The yuan CNY=CFXS, CNY= fell against the dollar on Thursday to its lowest level in almost six months as investors worried about the impact of the Sino-U.S. dispute on the country's tech sector. The currency has lost more than 2.6 percent this month.
"At present, although there is some occasional overshooting in the exchange rate, the market situation is stable," the vice governor, Liu Guoqiang, told the Financial News, a newspaper run by the central bank, in an interview.
"Nothing has gone wrong, and (we) will not allow anything to go wrong".

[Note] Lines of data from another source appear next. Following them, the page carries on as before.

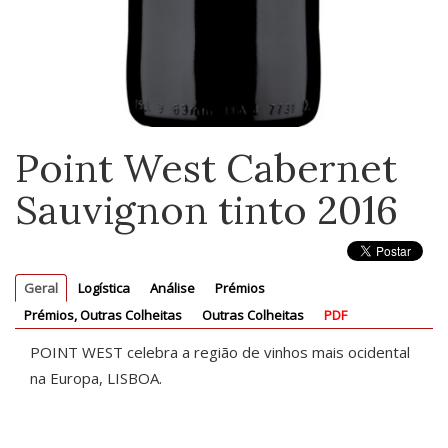
Point West Cabernet
Sauvignon tinto 2016
Geral
Logística
Análise
Prémios
Prémios, Outras Colheitas
Outras Colheitas
PDF
POINT WEST celebra a região de vinhos mais ocidental
na Europa, LISBOA.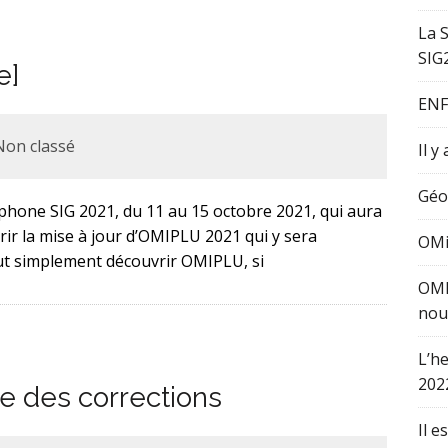
La 
SIG
e]
ENF
Non classé
Il y
Géo
ophone SIG 2021, du 11 au 15 octobre 2021, qui aura
rir la mise à jour d’OMIPLU 2021 qui y sera
OMi
ut simplement découvrir OMIPLU, si
OMI
nou
L’h
202
 des corrections
Il e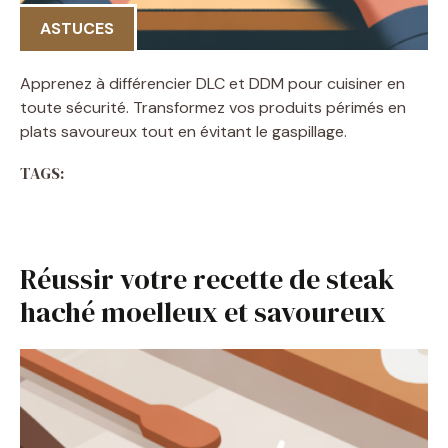
ASTUCES
Apprenez à différencier DLC et DDM pour cuisiner en
toute sécurité. Transformez vos produits périmés en
plats savoureux tout en évitant le gaspillage.
TAGS:
Réussir votre recette de steak
haché moelleux et savoureux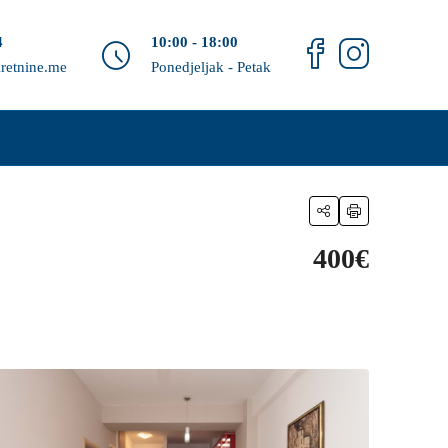
4
10:00 - 18:00
retnine.me
Ponedjeljak - Petak
400€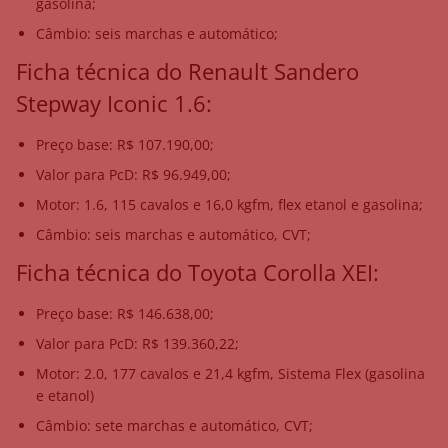
gasolina;
Câmbio: seis marchas e automático;
Ficha técnica do Renault Sandero
Stepway Iconic 1.6:
Preço base: R$ 107.190,00;
Valor para PcD: R$ 96.949,00;
Motor: 1.6, 115 cavalos e 16,0 kgfm, flex etanol e gasolina;
Câmbio: seis marchas e automático, CVT;
Ficha técnica do Toyota Corolla XEI:
Preço base: R$ 146.638,00;
Valor para PcD: R$ 139.360,22;
Motor: 2.0, 177 cavalos e 21,4 kgfm, Sistema Flex (gasolina
e etanol)
Câmbio: sete marchas e automático, CVT;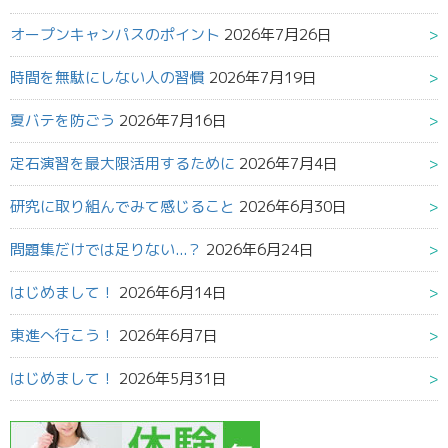
オープンキャンパスのポイント
2026年7月26日
時間を無駄にしない人の習慣
2026年7月19日
夏バテを防ごう
2026年7月16日
定石演習を最大限活用するために
2026年7月4日
研究に取り組んでみて感じること
2026年6月30日
問題集だけでは足りない...？
2026年6月24日
はじめまして！
2026年6月14日
東進へ行こう！
2026年6月7日
はじめまして！
2026年5月31日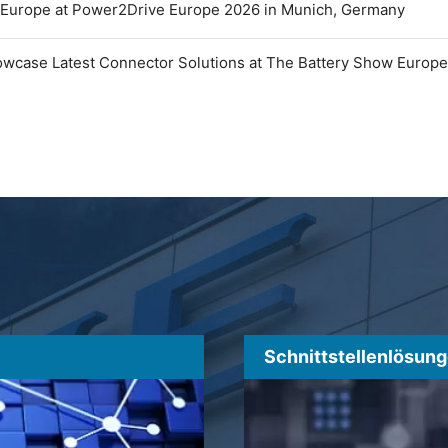
 Europe at Power2Drive Europe 2026 in Munich, Germany
owcase Latest Connector Solutions at The Battery Show Europ
Schnittstellenlösun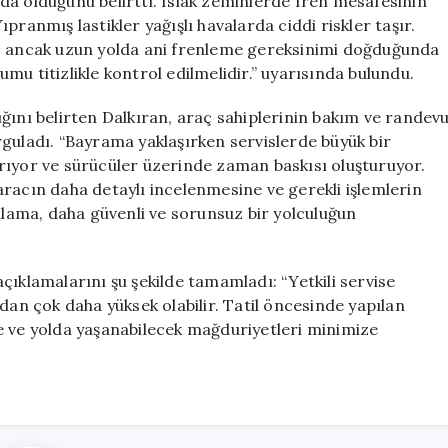
ında olduğunu belirtti. Islak zeminlerde fren mesafesinin
pranmış lastikler yağışlı havalarda ciddi riskler taşır.
z; ancak uzun yolda ani frenleme gereksinimi doğduğunda
rumu titizlikle kontrol edilmelidir.” uyarısında bulundu.
ğını belirten Dalkıran, araç sahiplerinin bakım ve randev
guladı. “Bayrama yaklaşırken servislerde büyük bir
rıyor ve sürücüler üzerinde zaman baskısı oluşturuyor.
racın daha detaylı incelenmesine ve gerekli işlemlerin
ama, daha güvenli ve sorunsuz bir yolculuğun
çıklamalarını şu şekilde tamamladı: “Yetkili servise
n çok daha yüksek olabilir. Tatil öncesinde yapılan
e ve yolda yaşanabilecek mağduriyetleri minimize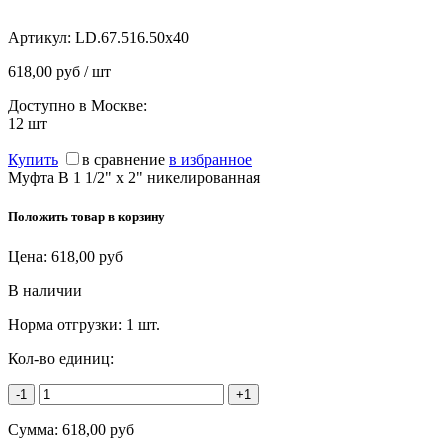
Артикул:
LD.67.516.50х40
618,00 руб / шт
Доступно в Москве:
12
шт
Купить
в сравнение
в избранное
Муфта В 1 1/2" х 2" никелированная
Положить товар в корзину
Цена:
618,00
руб
В наличии
Норма отгрузки:
1 шт.
Кол-во единиц:
-1
+1
Сумма:
618,00
руб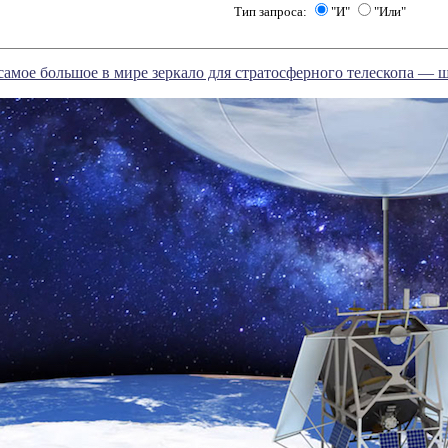
Тип запроса:
"И"
"Или"
амое большое в мире зеркало для стратосферного телескопа — 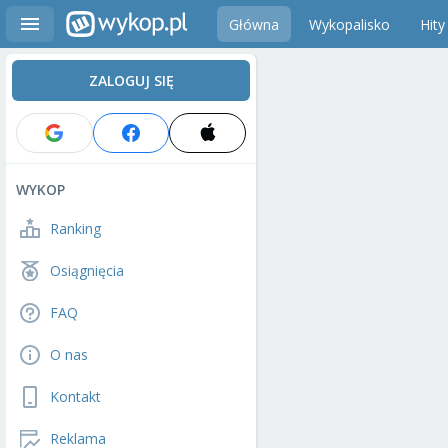
Główna
Wykopalisko
Hity
ZALOGUJ SIĘ
WYKOP
Ranking
Osiągnięcia
FAQ
O nas
Kontakt
Reklama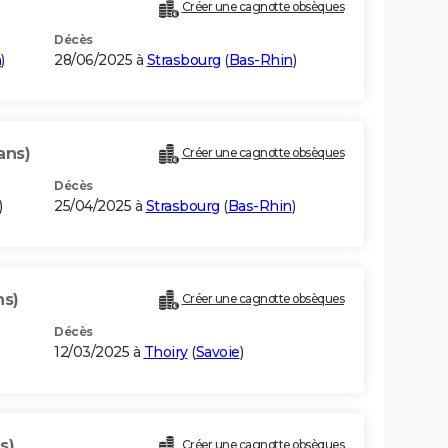
)
Créer une cagnotte obsèques
Décès
n
)
28/06/2025 à
Strasbourg
(
Bas-Rhin
)
ans)
Créer une cagnotte obsèques
Décès
)
25/04/2025 à
Strasbourg
(
Bas-Rhin
)
ns)
Créer une cagnotte obsèques
Décès
12/03/2025 à
Thoiry
(
Savoie
)
s)
Créer une cagnotte obsèques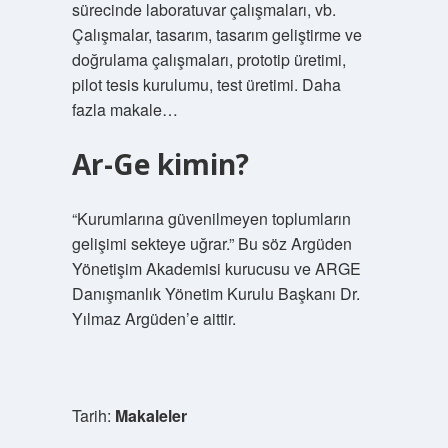
sürecinde laboratuvar çalışmaları, vb.
Çalışmalar, tasarım, tasarım geliştirme ve
doğrulama çalışmaları, prototip üretimi,
pilot tesis kurulumu, test üretimi. Daha
fazla makale…
Ar-Ge kimin?
“Kurumlarına güvenilmeyen toplumların
gelişimi sekteye uğrar.” Bu söz Argüden
Yönetişim Akademisi kurucusu ve ARGE
Danışmanlık Yönetim Kurulu Başkanı Dr.
Yılmaz Argüden’e aittir.
Tarih:
Makaleler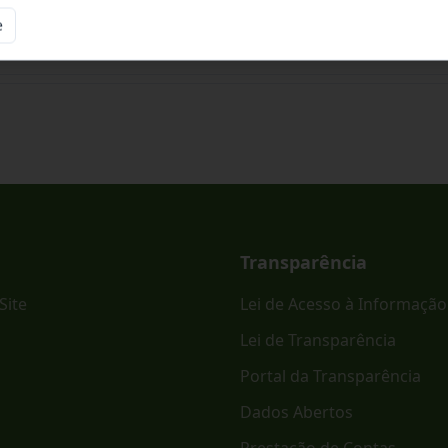
e
ônico PREGÃO ELETRÔNICO - SRP Nº 023/2026.
Transparência
Site
Lei de Acesso à Informação
Lei de Transparência
Portal da Transparência
Dados Abertos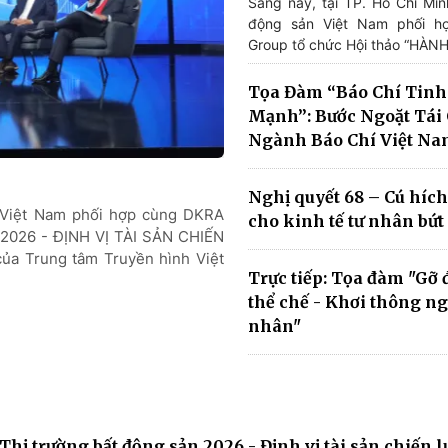
Sáng nay, tại TP. Hồ Chí Min
động sản Việt Nam phối h
Group tổ chức Hội thảo “HÀNH
Tọa Đàm “Báo Chí Tinh
Mạnh”: Bước Ngoặt Tái 
Ngành Báo Chí Việt N
Nghị quyết 68 – Cú hích
n Việt Nam phối hợp cùng DKRA
cho kinh tế tư nhân bứt
2026 - ĐỊNH VỊ TÀI SẢN CHIẾN
ủa Trung tâm Truyền hình Việt
Trực tiếp: Tọa đàm "Gỡ
thể chế - Khơi thông ng
nhân"
hị trường bất động sản 2026 - Định vị tài sản chiến l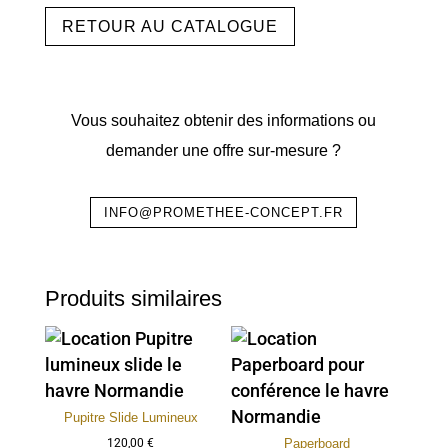
RETOUR AU CATALOGUE
Vous souhaitez obtenir des informations ou
demander une offre sur-mesure ?
INFO@PROMETHEE-CONCEPT.FR
Produits similaires
Pupitre Slide Lumineux
Paperboard
120,00
€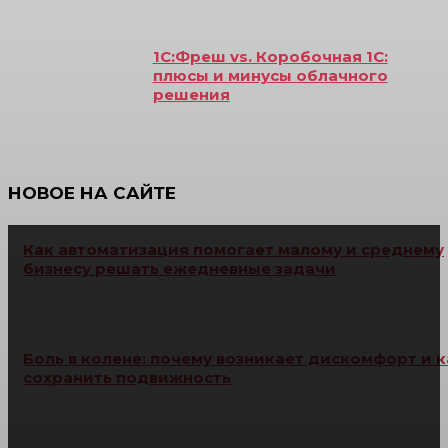
1С:Фреш vs. Коробочная 1С:
плюсы и минусы облачного
решения
НОВОЕ НА САЙТЕ
Как автоматизация помогает малому и среднему
бизнесу решать ежедневные задачи
Боль в колене: почему возникает дискомфорт и к
сохранить подвижность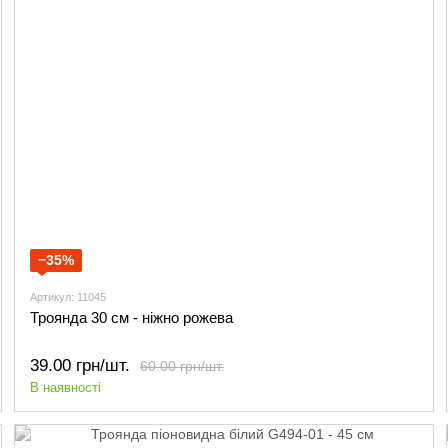
−35%
Артикул: 11045
Троянда 30 см - ніжно рожева
39.00 грн/шт.
60.00 грн/шт.
В наявності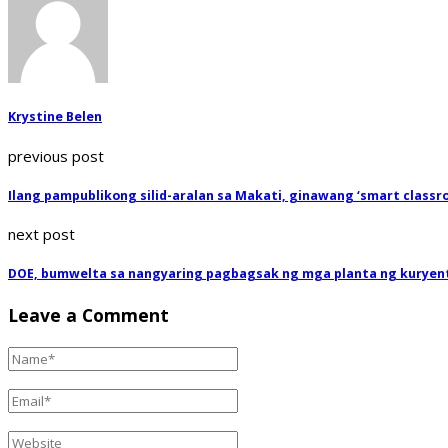
Krystine Belen
previous post
Ilang pampublikong silid-aralan sa Makati, ginawang ‘smart classr
next post
DOE, bumwelta sa nangyaring pagbagsak ng mga planta ng kuryen
Leave a Comment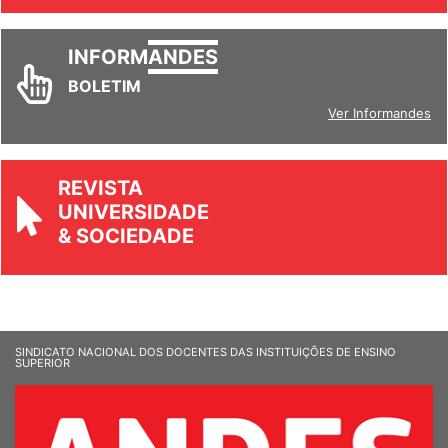
INFORM
ANDES
BOLETIM
Ver Informandes
REVISTA
UNIVERSIDADE
& SOCIEDADE
SINDICATO NACIONAL DOS DOCENTES DAS INSTITUIÇÕES DE ENSINO
SUPERIOR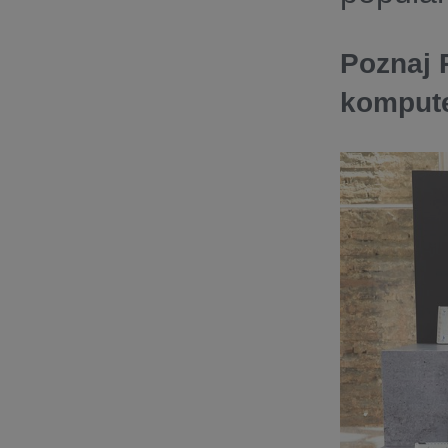
Poznaj 
kompute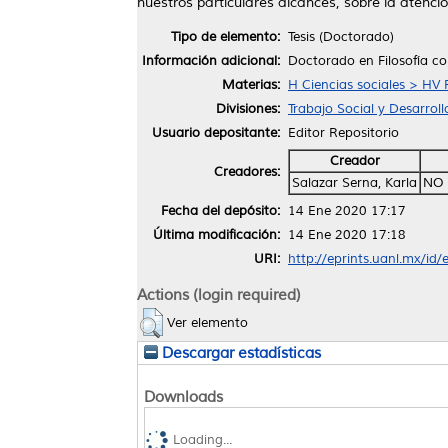
nuestros particulares alcances, sobre la atenci
Tipo de elemento:
Tesis (Doctorado)
Información adicional:
Doctorado en Filosofía co
Materias:
H Ciencias sociales > HV 
Divisiones:
Trabajo Social y Desarro
Usuario depositante:
Editor Repositorio
Creador
Creadores:
Salazar Serna, Karla
NO 
Fecha del depósito:
14 Ene 2020 17:17
Última modificación:
14 Ene 2020 17:18
URI:
http://eprints.uanl.mx/id
Actions (login required)
Ver elemento
Descargar estadísticas
Downloads
Loading...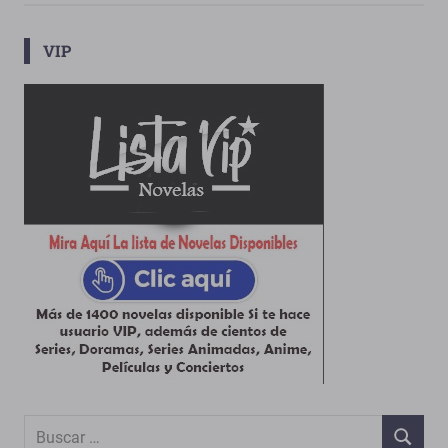
VIP
Buscar:
BUSCAR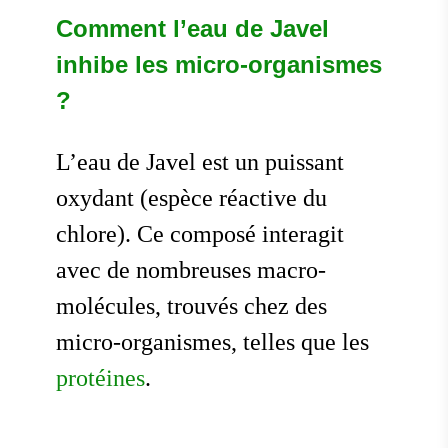
Comment l’eau de Javel
inhibe les micro-organismes
?
L’eau de Javel est un puissant
oxydant (espèce réactive du
chlore). Ce composé interagit
avec de nombreuses macro-
molécules, trouvés chez des
micro-organismes, telles que les
protéines
.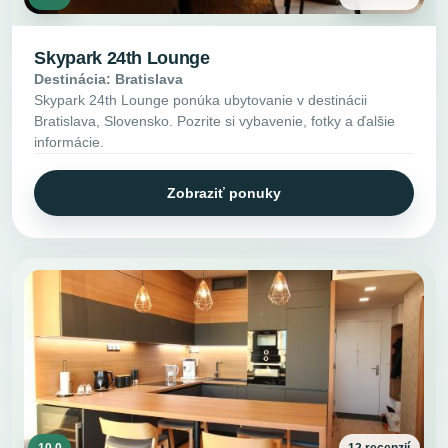
Skypark 24th Lounge
Destinácia: Bratislava
Skypark 24th Lounge ponúka ubytovanie v destinácii
Bratislava, Slovensko. Pozrite si vybavenie, fotky a ďalšie
informácie.
Zobraziť ponuky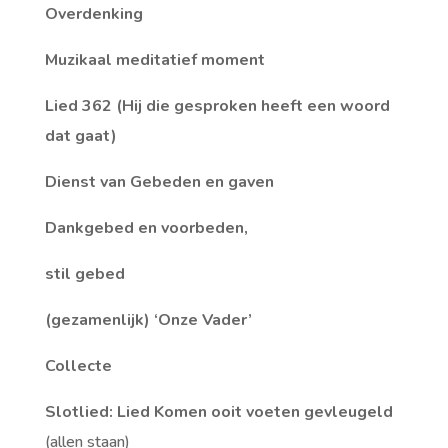
Overdenking
Muzikaal meditatief moment
Lied 362 (Hij die gesproken heeft een woord
dat gaat)
Dienst van Gebeden en gaven
Dankgebed en voorbeden,
stil gebed
(gezamenlijk) ‘Onze Vader’
Collecte
Slotlied: Lied Komen ooit voeten gevleugeld
(allen staan)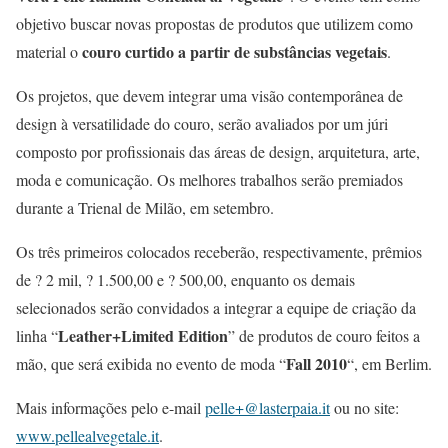
objetivo buscar novas propostas de produtos que utilizem como
couro curtido a partir de substâncias vegetais
material o
.
Os projetos, que devem integrar uma visão contemporânea de
design à versatilidade do couro, serão avaliados por um júri
composto por profissionais das áreas de design, arquitetura, arte,
moda e comunicação. Os melhores trabalhos serão premiados
durante a Trienal de Milão, em setembro.
Os três primeiros colocados receberão, respectivamente, prêmios
de ? 2 mil, ? 1.500,00 e ? 500,00, enquanto os demais
selecionados serão convidados a integrar a equipe de criação da
Leather+Limited Edition
linha “
” de produtos de couro feitos a
Fall 2010
mão, que será exibida no evento de moda “
“, em Berlim.
Mais informações pelo e-mail
pelle+@lasterpaia.it
ou no site:
www.pellealvegetale.it
.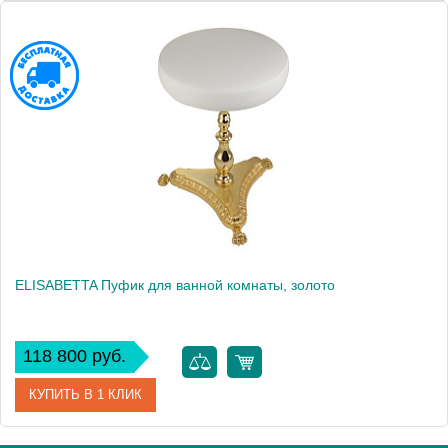
Артикул
17008
Производитель
Migliore
Высота, см
50.5000
Вес, кг
7.4
ELISABETTA Пуфик для ванной комнаты, золото
118 800 руб.
КУПИТЬ В 1 КЛИК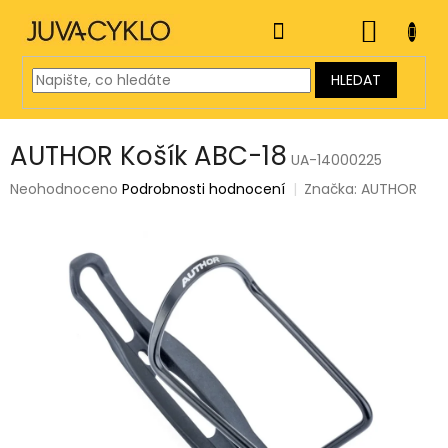
Přejít
na
NÁKUP
obsah
KOŠÍK
HLEDAT
AUTHOR Košík ABC-18
UA-14000225
Průměrné
Neohodnoceno
Podrobnosti hodnocení
Značka:
AUTHOR
hodnocení
produktu
je
0,0
z
5
hvězdiček.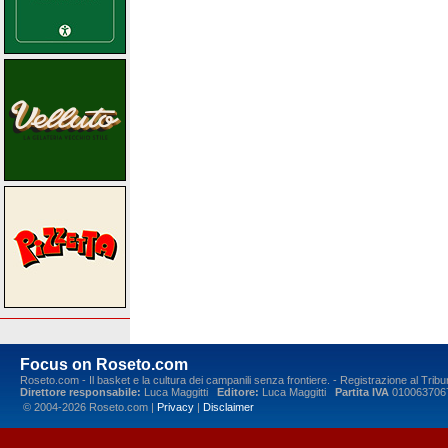
Focus on Roseto.com
Roseto.com - Il basket e la cultura dei campanili senza frontiere. - Registrazione al Tr
Direttore responsabile:
Luca Maggitti
Editore:
Luca Maggitti
Partita IVA
010063706
© 2004-2026 Roseto.com |
Privacy
|
Disclaimer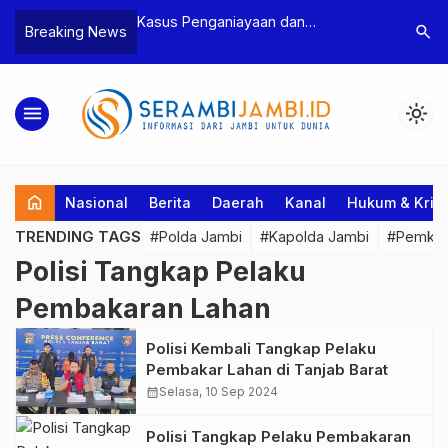
n Narkoba, BNN
Kasus Penganiayaan dan
Polres T
search
Breaking News
dan Bea Cukai
Pengancaman Ketua BPD, Polres
Pengeroy
an Pelaku beserta
Tebo Tetapkan Dua Tersangka
Dua Pela
si dan 146 Gram
Ditahan
menu
light_mode
home
Nasional
Berita
Daerah
Kanal
Hukum & Krim
TRENDING TAGS
#Polda Jambi
#Kapolda Jambi
#Pemkab
Polisi Tangkap Pelaku
Pembakaran Lahan
Polisi Kembali Tangkap Pelaku
Pembakar Lahan di Tanjab Barat
calendar_month
Selasa, 10 Sep 2024
Polisi Tangkap Pelaku Pembakaran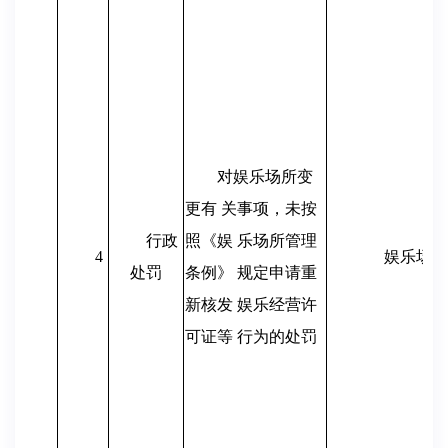
对娱乐场所变
更有 关事项，未按
行政
照《娱 乐场所管理
4
娱乐场所
处罚
条例》 规定申请重
新核发 娱乐经营许
可证等 行为的处罚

Liu said economic fundamentals were sound, foreign exchange reserves ample, while the country's debt-to-GDP ratio was basically stable and fiscal and financial risks were under control.
The central bank has accumulated rich experience in dealing with exchange rate fluctuations in recent years, Liu said.
"We have sufficient reserves of policy instruments," he said.
Liu's comments added to those of other officials in a verbal campaign that began earlier this week when Pan Gongsheng, another vice central bank governor, said China will keep the yuan exchange rate at a reasonable and balanced level.
The central bank will further strengthen macro prudential management to stabilise market expectations, Liu said.
Sources have told Reuters the central bank will stop the yuan weakening beyond 7-per-dollar in the near-term.
While a weaker yuan could support Chinese exporters, a significant decline would be needed to offset the impact of higher U.S. tariffs. A large fall could fuel capital flight and undermine China's economic stability, policy insiders said.